Dissecting the space race, teenager’s bedrooms and an electro penis cage: these are the shows that got our hearts racing this year
December is the ideal time to round up an abundance of exhibitions in a tidy top ten – to compare and contrast what we saw, missed, liked and hated. There is no way anyone can be comprehensive. We still mourn missing shows in Paris, NYC, Istanbul, LA and all the rest that aren’t included below. Nonetheless, these are some of the best exhibitions you could see in 2015. Work that made us cry, tingle, laugh, spin out and look at the world in a different way.
WOLFGANG TILLMANS AT DAVID ZWIRNER, NEW YORK
Tillmans first major solo exhibition with David Zwirner in New York was jaw-droppingly good. The huge exhibition felt as thorough and expansive as a museum solo show and highlighted how Wolfgang is often at his best when he focuses on the everyday. Some of the show-stoppers were a simple weed in a pavement, a pile of dirty washing and oddly formed tomatoes.
LYNETTE YIADOM-BOAKYE AT THE SERPENTINE GALLERY, LONDON
This British painter’s major solo show at The Serpentine proved she is arguably one of the best painters of her generation. Black figures were presented in heroic, hypnotic portraits. This work in particular reinvented the representation of the figure as well as an approach to blackness in one of its most nuanced forms.

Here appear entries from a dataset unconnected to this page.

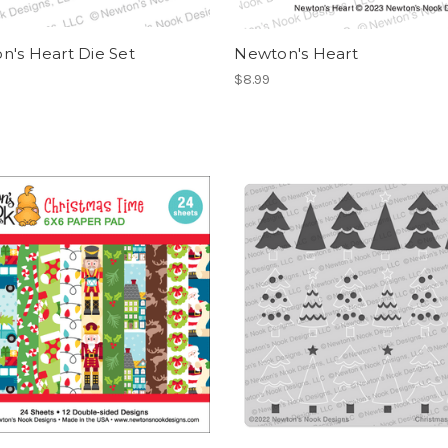
n's Heart Die Set
Newton's Heart
$8.99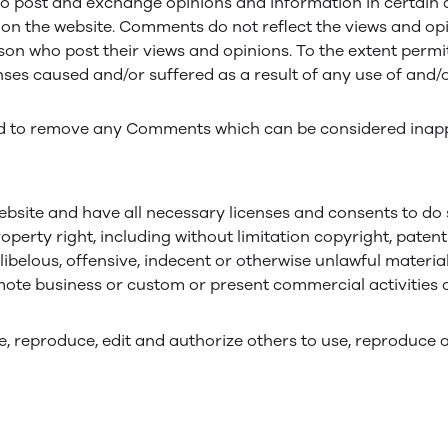
to post and exchange opinions and information in certain ar
n the website. Comments do not reflect the views and opini
n who post their views and opinions. To the extent permitt
nses caused and/or suffered as a result of any use of an
d to remove any Comments which can be considered inappr
bsite and have all necessary licenses and consents to do 
erty right, including without limitation copyright, patent
elous, offensive, indecent or otherwise unlawful material
ote business or custom or present commercial activities or
, reproduce, edit and authorize others to use, reproduce 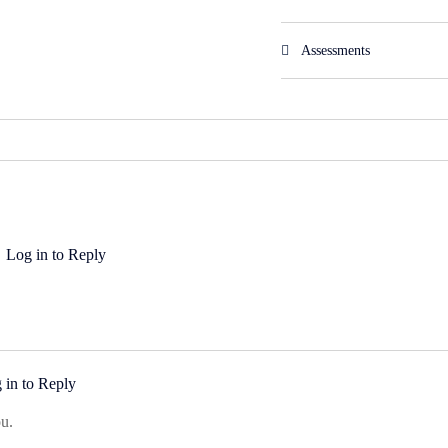
Assessments
Log in to Reply
 in to Reply
u.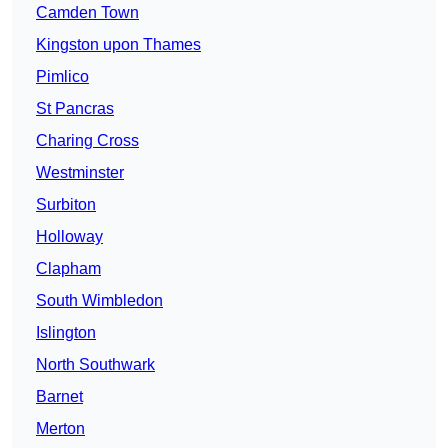
Camden Town
Kingston upon Thames
Pimlico
St Pancras
Charing Cross
Westminster
Surbiton
Holloway
Clapham
South Wimbledon
Islington
North Southwark
Barnet
Merton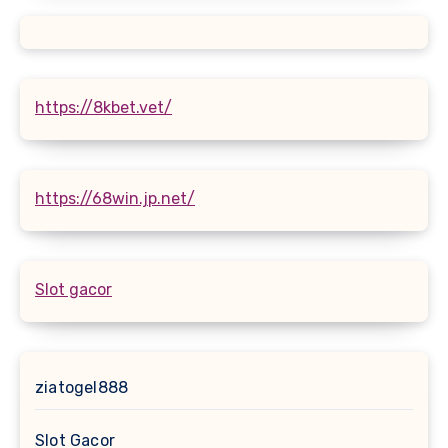
https://8kbet.vet/
https://68win.jp.net/
Slot gacor
ziatogel888
Slot Gacor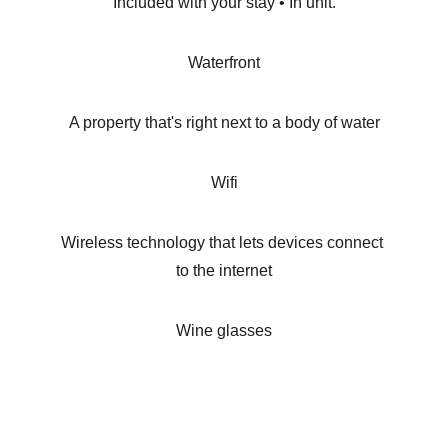
Included with your stay • In unit.
Waterfront
A property that's right next to a body of water
Wifi
Wireless technology that lets devices connect 
to the internet
Wine glasses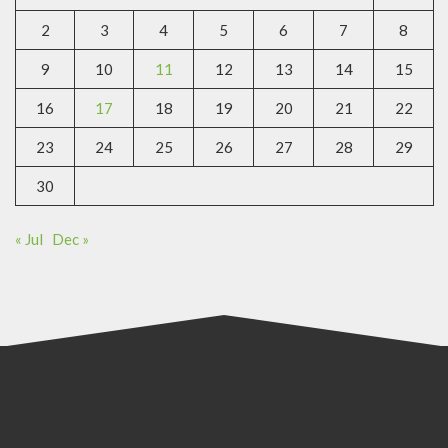
2
3
4
5
6
7
8
9
10
11
12
13
14
15
16
17
18
19
20
21
22
23
24
25
26
27
28
29
30
« Jul
Dec »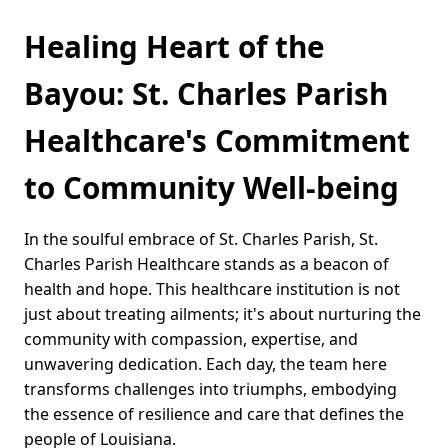
Healing Heart of the
Bayou: St. Charles Parish
Healthcare's Commitment
to Community Well-being
In the soulful embrace of St. Charles Parish, St.
Charles Parish Healthcare stands as a beacon of
health and hope. This healthcare institution is not
just about treating ailments; it's about nurturing the
community with compassion, expertise, and
unwavering dedication. Each day, the team here
transforms challenges into triumphs, embodying
the essence of resilience and care that defines the
people of Louisiana.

HAROON MIRZA AT MUSEE TINGUELY
Mirza’s show at the Musee Tinguely in Basel was the best exhibition that you probably haven’t seen. The artist layered his work – in the form of his studio Hrm199 – over the museum’s own collection of kinetic art. The British artist presented incredible audio, light and sculptural installation works, including collaborative pieces with artists including Jeremy Deller and Channa Horwitz. If you missed it, at least get the catalogue.
SAMARA GOLDEN AT CANADA GALLERY, NEW YORK
Walking into this space was the most disorientating experience. The floors mirrored with projected clouds floating across them while tables were on the walls. A heavy noise drone played throughout the space – making things even more upside down. One of the most refreshingly odd experiences of the year.
CYPRIEN GAILLARD AT SPRUETH MAGERS, BERLIN
This 3D film work was so well made that thousands came through the doors of Sprüeth Magers’ Berlin space. The piece focused on weird swaying trees, grown from seed presents (to American Olympic winner Jesse Owens) by the Nazis, and fireworks above the 1936 Olympic Stadium against a looped perfect sample from Alton Ellis’ Blackman’s Word. The work of Gaillard’s career.
HIPPIE MODERNISM AT THE WALKER ART CENTER, MINNEAPOLIS
The Walker Art Center programming is so good you know why Minneapolis' local Prince stays in the area. The latest show explores the counter-cultural experiments in art, architecture and design – from geodesic domes to the graphic work of Emory Douglas, the show demonstrates how radical creativity in the late 60s really was and what we can learn from it.
SOFTWARE, HARD PROBLEM AT CUBITT, LONDON
Morgan Quaintance is a curator (writer and broadcaster too) with a brilliant take on creating exhibitions. He has now been appointed curator of artist run Cubitt in Islington and his first show with Cecile B Evans, Dazed Emerging Artist Award Winner Lawrence Lek and older artist Manfred Mohr was a great take on the role of software in art.
JON RAFMAN AT ZABLUDOWICZ, LONDON
Rafman’s solo show at London’s Zabludowicz collection, which followed a solo in Montreal, was filled with video installations that were watched lying down on waterbed mattress, sitting on a massage chair, in a pool of floating plastic balls, in hot tight metal cabinets, in the set of a stained teenagers bedroom and in a 3D fake garden maze. The perfection mix of computer nerd tropes and contemporary art dialogues.
MARK LECKEY AT CABINET, LONDON
Who doesn’t love Mark Leckey? Leckey has created a new film work that debuted at Cabinet gallery that will floor fans of Fiorucci Made Me Hardcore. An incredible cut and paste narrative that brings together the artist’s own biography and themes about changing media interfaces and our relationship to the space race alongside the music and moods of popular culture.
TETSUMI KUDO AT HAUSER & WIRTH, LONDON
Dazed was ahead of the game when we profiled the late Japanese auteur Tetsumi Kudo, who this year got a deservedly exciting solo show at Hauser & Wirth in London and Zurich. In both spaces, the interior of the gallery was covered with bright green Astroturf to provide a plus setting for Kudo’s straight electro penis cage, acid terrarium sculptures and UV tech-organic installations. Hard to forget.